Thank you so much for reaching out to me and look into my numbers in such detail.

a) The maximum stock that a FIFO lane can hold is a choice that you can make. There are some ideas for minimal buffer sizes that you can calculate, which I will copy below.
The goal is, that the size of the FIFO is big enough to prevent the bottleneck from slowing down, but small enough to minimize waiting time in the overall production lead time. So this depends on the situation of the FIFO and whether the bottleneck is in front of it, behind it, or not at all next to it.

For instance situation 1:

- when you have a fifolane between machine A and machine B, 
- machine A is the bottlenek
- Machine B has a C/O time of one hour
You want your FIFO lane to be longer than one hour, so that machine A -the bottleneck- never has to idle

For instance situation 2:
- if you have a fifolane between machine A and machine B
- Machine B is the bottleneck
- Machine A has a delivery time of 24 hours for raw materials
You could decide the FIFO lane to contain at least 24 hours of buffer to make sure the machine does not starve when the delivery is late/cancelled

 

About the 333 in the FIFO lane... In my first draft of this example for future state VSM, I had a planned cycle time of 10.8 seconds because I had not included the difference between Takt time and Planned cycle time yet.

Since Molding was the bottleneck, and the FIFO lane was not linked to the bottleneck, I got to choose a random size of the buffer for this example. I chose a buffer of one hour, which meant 3600 seconds / 10.8 planned cycle time = 333 products in the buffer.

So, continuing this same thinking, in the current example in which I did include the difference between the planned cycle time (10s) and te takt time (10.8s), the correct number should be 3600/10 = 360 parts for a one hour of buffer.

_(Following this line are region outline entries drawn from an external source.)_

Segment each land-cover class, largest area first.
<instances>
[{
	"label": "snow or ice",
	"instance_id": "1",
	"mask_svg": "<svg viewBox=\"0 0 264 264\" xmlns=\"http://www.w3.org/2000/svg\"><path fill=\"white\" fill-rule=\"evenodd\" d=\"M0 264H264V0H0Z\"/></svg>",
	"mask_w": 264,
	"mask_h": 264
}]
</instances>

Thank you for helping me find this mistake.  I have to correct this in both my blog and my book. :)

 

b) My thinking on the yield problem is as follows: if step Assembly 1 has 80% (so 20% is taken out) and Assembly 2 has 80% of the second part of the process (20% taken out of the remaining 80%),  the total yield of both assemblies together is 0.8 * 0.8 = 64%

If we want to combine the two steps together, the total assembly yield has to go up from 64% to about 75% as you write. we therefore have an almost infinite number of options again

option 1:  .95 *.80 = >.75
option 2:  .80 * .95 = > .75
option 3:  .90 * .90 = > 0.75

I simply chose the third option, starting a project to get both parts of assembly up to 90%, without writing it down in the article (which maybe I should).

 

Thijs